Their presence is important when 11-year-olds are wandering around Warwick’s huge, leafy, campus and they keep an eye on discipline. Simon Parkes, the head assistant, a mature student and a former soldier, tells pupils to stop putting things down the toilet and cut out the backchat at the end of the evening or face an early curfew.

As The TES revealed last month, state-school pupils make up most of the group and one in three is from an ethnic-minority background.

However, there seem to be few African-Caribbean faces and “state school” is a label that disguises a wide spectrum of institutions.

Simone Milani, a pupil at La Sainte Union convent school, north London, who has chosen to study philosophy, said middle-class children dominated the academy. She also fears the proposed introduction of fees, which she thinks will result in lost talent and make the academy elitist.

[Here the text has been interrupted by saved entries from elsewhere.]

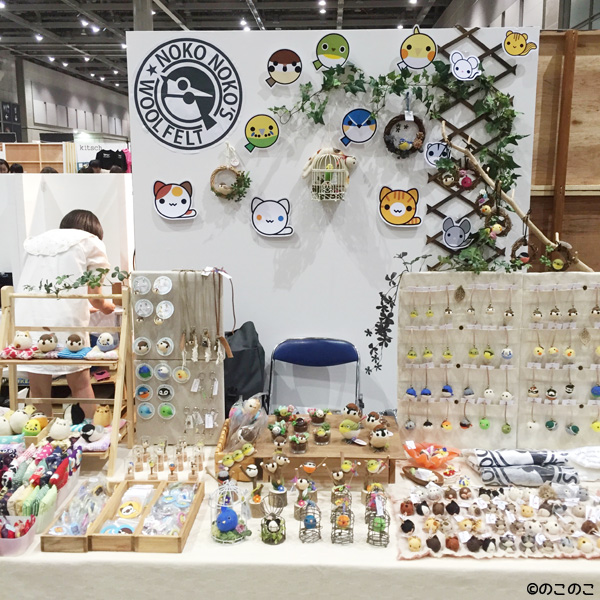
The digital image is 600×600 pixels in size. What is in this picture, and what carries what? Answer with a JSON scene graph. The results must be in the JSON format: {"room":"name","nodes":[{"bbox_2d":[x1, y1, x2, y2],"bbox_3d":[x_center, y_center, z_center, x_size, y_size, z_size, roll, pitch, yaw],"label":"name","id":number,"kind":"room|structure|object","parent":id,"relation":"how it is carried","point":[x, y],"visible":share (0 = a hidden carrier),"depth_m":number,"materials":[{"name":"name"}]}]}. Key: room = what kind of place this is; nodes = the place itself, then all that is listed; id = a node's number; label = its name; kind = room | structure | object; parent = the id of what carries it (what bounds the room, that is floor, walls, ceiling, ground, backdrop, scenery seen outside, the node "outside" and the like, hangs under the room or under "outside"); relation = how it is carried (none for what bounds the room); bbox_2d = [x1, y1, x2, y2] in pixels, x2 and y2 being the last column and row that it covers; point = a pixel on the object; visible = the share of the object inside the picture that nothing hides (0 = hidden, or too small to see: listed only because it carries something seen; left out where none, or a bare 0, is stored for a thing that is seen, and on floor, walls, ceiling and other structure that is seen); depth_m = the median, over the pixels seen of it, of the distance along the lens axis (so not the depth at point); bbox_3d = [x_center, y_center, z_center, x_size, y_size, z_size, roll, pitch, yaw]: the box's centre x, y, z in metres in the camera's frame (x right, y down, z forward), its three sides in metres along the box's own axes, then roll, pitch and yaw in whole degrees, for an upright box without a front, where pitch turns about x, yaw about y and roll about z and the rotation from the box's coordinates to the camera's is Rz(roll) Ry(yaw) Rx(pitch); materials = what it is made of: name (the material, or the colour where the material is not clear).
{"room":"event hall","nodes":[
{"label":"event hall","id":0,"kind":"room"},
{"bbox_2d":[0,50,129,144],"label":"back wall","id":1,"kind":"structure","parent":0,"point":[55,98],"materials":[{"name":"grey"}]},
{"bbox_2d":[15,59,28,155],"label":"column","id":2,"kind":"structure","parent":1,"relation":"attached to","point":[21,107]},
{"bbox_2d":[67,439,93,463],"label":"plush toy","id":3,"kind":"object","parent":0,"point":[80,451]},
{"bbox_2d":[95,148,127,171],"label":"shirts","id":4,"kind":"object","parent":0,"point":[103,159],"visible":0.64,"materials":[{"name":"black fabric"}]},
{"bbox_2d":[223,321,266,415],"bbox_3d":[-0.302,0.349,2.976,0.313,0.486,0.275,0,10,2],"label":"bag","id":5,"kind":"object","parent":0,"point":[252,363],"visible":0.6,"depth_m":2.90,"materials":[{"name":"black fabric"}]},
{"bbox_2d":[1,0,584,92],"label":"ceiling","id":6,"kind":"structure","parent":0,"point":[267,18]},
{"bbox_2d":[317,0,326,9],"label":"ceiling light","id":7,"kind":"object","parent":6,"relation":"attached to","point":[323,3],"visible":0.97,"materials":[{"name":"white"}]},
{"bbox_2d":[126,22,542,427],"bbox_3d":[0.162,-0.140,3.165,1.714,2.204,0.105,0,10,2],"label":"display wall","id":8,"kind":"structure","parent":0,"point":[193,177],"depth_m":3.07,"materials":[{"name":"white paint"}]},
{"bbox_2d":[152,180,196,220],"bbox_3d":[-0.568,-0.446,3.016,0.197,0.171,0.064,0,10,2],"label":"cutout","id":9,"kind":"object","parent":8,"relation":"attached to","point":[176,192],"visible":0.99,"depth_m":3.01,"materials":[{"name":"white paper"}]},
{"bbox_2d":[134,38,242,153],"bbox_3d":[-0.499,-0.907,2.961,0.454,0.463,0.014,0,10,2],"label":"round sign","id":10,"kind":"object","parent":8,"relation":"attached to","point":[213,121],"visible":0.99,"depth_m":2.96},
{"bbox_2d":[209,152,251,201],"bbox_3d":[-0.305,-0.545,2.913,0.189,0.244,0.090,0,10,2],"label":"wreath","id":11,"kind":"object","parent":8,"relation":"attached to","point":[230,188],"visible":0.99,"depth_m":2.91,"materials":[{"name":"green"}]},
{"bbox_2d":[243,114,280,152],"bbox_3d":[-0.167,-0.734,2.958,0.158,0.154,0.033,0,10,2],"label":"cutout","id":12,"kind":"object","parent":8,"relation":"attached to","point":[262,124],"visible":0.98,"depth_m":2.95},
{"bbox_2d":[250,196,293,236],"bbox_3d":[-0.127,-0.368,2.978,0.194,0.170,0.045,0,10,2],"label":"cutout","id":13,"kind":"object","parent":8,"relation":"attached to","point":[272,224],"visible":0.98,"depth_m":2.97,"materials":[{"name":"white paper"}]},
{"bbox_2d":[266,48,301,86],"bbox_3d":[-0.070,-1.010,2.923,0.157,0.146,0.040,0,10,2],"label":"cutout","id":14,"kind":"object","parent":8,"relation":"attached to","point":[279,74],"visible":0.98,"depth_m":2.92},
{"bbox_2d":[302,147,354,201],"bbox_3d":[0.127,-0.550,2.919,0.232,0.246,0.161,0,10,2],"label":"birdcage","id":15,"kind":"object","parent":8,"relation":"attached to","point":[322,170],"visible":0.99,"depth_m":2.90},
{"bbox_2d":[313,33,350,69],"bbox_3d":[0.142,-1.092,2.961,0.161,0.148,0.041,0,10,2],"label":"cutout","id":16,"kind":"object","parent":8,"relation":"attached to","point":[325,53],"visible":0.99,"depth_m":2.95,"materials":[{"name":"green paper"}]},
{"bbox_2d":[340,108,377,144],"bbox_3d":[0.259,-0.755,2.932,0.160,0.151,0.032,0,10,2],"label":"cutout","id":17,"kind":"object","parent":8,"relation":"attached to","point":[362,121],"visible":0.99,"depth_m":2.93,"materials":[{"name":"blue paper"}]},
{"bbox_2d":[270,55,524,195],"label":"ivy garland","id":18,"kind":"object","parent":8,"relation":"attached to","point":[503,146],"visible":0.94,"depth_m":2.89,"materials":[{"name":"green plant"}]},
{"bbox_2d":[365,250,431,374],"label":"ivy garland","id":19,"kind":"object","parent":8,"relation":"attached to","point":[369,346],"visible":0.98,"depth_m":2.55,"materials":[{"name":"plant"}]},
{"bbox_2d":[378,186,421,226],"bbox_3d":[0.440,-0.407,2.935,0.192,0.170,0.055,0,10,2],"label":"cutout","id":20,"kind":"object","parent":8,"relation":"attached to","point":[399,205],"visible":0.99,"depth_m":2.93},
{"bbox_2d":[384,114,425,157],"bbox_3d":[0.452,-0.707,2.883,0.180,0.193,0.075,0,10,2],"label":"wreath","id":21,"kind":"object","parent":8,"relation":"attached to","point":[393,151],"visible":0.97,"depth_m":2.88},
{"bbox_2d":[398,25,436,70],"bbox_3d":[0.511,-1.082,2.891,0.164,0.171,0.056,0,10,2],"label":"cutout","id":22,"kind":"object","parent":8,"relation":"attached to","point":[422,53],"visible":0.99,"depth_m":2.88,"materials":[{"name":"yellow paper"}]},
{"bbox_2d":[424,141,451,166],"bbox_3d":[0.604,-0.633,2.917,0.128,0.114,0.030,0,10,2],"label":"cutout","id":23,"kind":"object","parent":8,"relation":"attached to","point":[435,151],"visible":0.98,"depth_m":2.91,"materials":[{"name":"white paper"}]},
{"bbox_2d":[441,216,472,249],"bbox_3d":[0.683,-0.293,2.933,0.136,0.137,0.065,0,10,2],"label":"cutout","id":24,"kind":"object","parent":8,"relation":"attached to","point":[455,244],"visible":0.99,"depth_m":2.93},
{"bbox_2d":[449,50,481,80],"bbox_3d":[0.699,-0.986,2.826,0.138,0.118,0.056,0,10,2],"label":"cutout","id":25,"kind":"object","parent":8,"relation":"attached to","point":[459,70],"visible":1,"depth_m":2.82,"materials":[{"name":"white paper"}]},
{"bbox_2d":[425,28,517,267],"bbox_3d":[0.754,-0.439,3.010,0.400,1.434,0.040,0,10,2],"label":"trellis","id":26,"kind":"object","parent":8,"relation":"attached to","point":[427,237],"visible":0.58,"depth_m":2.95,"materials":[{"name":"brown wood"}]},
{"bbox_2d":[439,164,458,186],"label":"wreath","id":27,"kind":"object","parent":26,"relation":"hanging from","point":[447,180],"visible":0.97,"depth_m":2.88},
{"bbox_2d":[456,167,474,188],"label":"ornament","id":28,"kind":"object","parent":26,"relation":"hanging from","point":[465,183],"visible":0.98,"depth_m":2.89,"materials":[{"name":"pink fabric"}]},
{"bbox_2d":[481,202,511,236],"bbox_3d":[0.821,-0.331,2.806,0.110,0.140,0.089,0,10,2],"label":"wreath","id":29,"kind":"object","parent":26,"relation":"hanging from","point":[505,217],"visible":0.93,"depth_m":2.80,"materials":[{"name":"brown"}]},
{"bbox_2d":[502,30,537,56],"bbox_3d":[0.927,-1.076,2.819,0.142,0.109,0.039,0,10,2],"label":"cutout","id":30,"kind":"object","parent":8,"relation":"attached to","point":[516,42],"visible":1,"depth_m":2.81,"materials":[{"name":"yellow paper"}]},
{"label":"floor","id":31,"kind":"structure","parent":0,"visible":0},
{"bbox_2d":[0,159,9,173],"bbox_3d":[-4.478,-1.538,10.027,0.376,1.041,0.368,-2,11,-12],"label":"person","id":32,"kind":"object","parent":31,"relation":"on","point":[0,163],"visible":0.24,"depth_m":9.93},
{"bbox_2d":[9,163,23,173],"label":"person","id":33,"kind":"object","parent":31,"relation":"on","point":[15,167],"visible":0.21,"depth_m":9.86},
{"bbox_2d":[0,141,67,172],"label":"wooden shelf","id":34,"kind":"object","parent":31,"relation":"on","point":[12,159],"visible":0.45,"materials":[{"name":"brown wood"}]},
{"bbox_2d":[15,210,113,414],"bbox_3d":[-1.187,0.226,3.433,0.446,1.280,0.576,0,10,2],"label":"woman","id":35,"kind":"object","parent":31,"relation":"on","point":[72,221],"visible":0.66,"depth_m":3.25},
{"bbox_2d":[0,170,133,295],"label":"partition wall","id":36,"kind":"object","parent":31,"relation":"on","point":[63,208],"visible":0.55,"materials":[{"name":"white"}]},
{"bbox_2d":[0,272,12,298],"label":"monitor","id":37,"kind":"object","parent":36,"relation":"attached to","point":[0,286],"visible":0.49,"depth_m":4.16,"materials":[{"name":"black"}]},
{"bbox_2d":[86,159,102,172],"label":"person","id":38,"kind":"object","parent":31,"relation":"on","point":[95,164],"visible":0.3,"depth_m":10.56},
{"bbox_2d":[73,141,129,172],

However, Zoya Street, from Wickersley comprehensive, Rother-ham, applauds the academy’s diversity. The 14-year-old, who is on the creative writing course, is one of 40 children from schools in deprived urban areas served by the Excellence in Cities scheme.

She said: “At school we have to do a set task, exactly how the teacher tells you I Here, we take our inspiration from an idea and there is a lot of focus on poetry. I keep scribbling down thoughts on my paper.”

Zoya achieved level 8 in maths and level 7 in English in her national curriculum tests. But she insists she is “not a genius or anything like that”. One of the academy’s aims - to motivate bright pupils - seems to have been achieved. Zoya wants to be a journalist, but mainly to fund her ambition to write novels.